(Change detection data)
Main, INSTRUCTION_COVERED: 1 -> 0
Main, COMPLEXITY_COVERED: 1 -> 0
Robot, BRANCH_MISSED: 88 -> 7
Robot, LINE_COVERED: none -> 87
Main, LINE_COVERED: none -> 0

Requirement
Say how many lines in the records include the string "Main", giving the figure by itself.

Your solution
3